Symbiosis of art, digital craft, and architecture: Beyond

The Beyond project was designed by Ned Daniels as part of PAACADEMY‘s “INFINIUM Studio” with Studio Chantal Matar. INFINIUM was an art and architecture project aimed to promote independent thought and symbiosis in art, digital craft, and architecture. The INFINIUM Studio aimed to design a pavilion as the project’s shell to demonstrate the importance of upholding a balance between the art-digital-architecture relationship, particularly in this ever-evolving digital space.

Mandelbulbs, attractors, and trails remain sown into the digital realm, their illumination and movement indicating cybernetic occupancy within the faux environment. Augmented with vast fractals that further the abstraction of the landscape, ‘beyond’ subverts a sense of familiarity and personal context with the beauty of infinite mathematical generation.

Symbiosis of art, digital craft, and architecture: Beyond
Symbiosis of art, digital craft, and architecture: Beyond

The product of an online studio dictated by its iterative development, both intentions and outcomes of ‘beyond’ evolved in response to recurrent procedural experimentation and a digital reconnaissance into the fractal forums archives.

Ultimately, the experience was guided by both the creation and exploration of an artificial landscape. Generated in Houdini, the foundations of the environment were pulled from a large stretch of shoreline in which low tide had left a beautiful but fleeting topography of coastal erosion. Exaggerating the Z axis emphasized such terrain, canyons, and ripples, further supplemented by procedural generation to establish biome diversity. It was bringing the terrain into Unreal that provided such a palpable sense of scale – topological intricacies providing countless hours of exploration.

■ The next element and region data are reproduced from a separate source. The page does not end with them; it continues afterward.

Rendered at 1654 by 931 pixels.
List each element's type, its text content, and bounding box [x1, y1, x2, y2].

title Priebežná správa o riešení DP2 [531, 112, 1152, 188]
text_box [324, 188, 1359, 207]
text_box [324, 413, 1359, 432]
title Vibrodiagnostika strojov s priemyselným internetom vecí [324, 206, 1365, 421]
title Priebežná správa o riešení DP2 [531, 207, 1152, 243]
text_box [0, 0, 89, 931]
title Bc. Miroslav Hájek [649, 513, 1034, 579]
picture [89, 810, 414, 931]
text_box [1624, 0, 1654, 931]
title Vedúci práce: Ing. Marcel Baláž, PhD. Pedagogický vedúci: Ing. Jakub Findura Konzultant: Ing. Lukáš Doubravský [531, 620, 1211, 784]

Symbiosis of art, digital craft, and architecture: Beyond
Symbiosis of art, digital craft, and architecture: Beyond

It is this experience of discovery that was sought to be shared with the viewer, the placement of artefacts within natural and “curated” scenes acting as an incentive for exploration. A flying mechanic was implemented to aid such navigation; the artefacts were positioned across various biomes. Icelandic inspirations were chosen for their tangible but surreal appearance, the black sand beaches, twisted glaciers, and mossy outcrops conveying a strong sense of identity and atmosphere.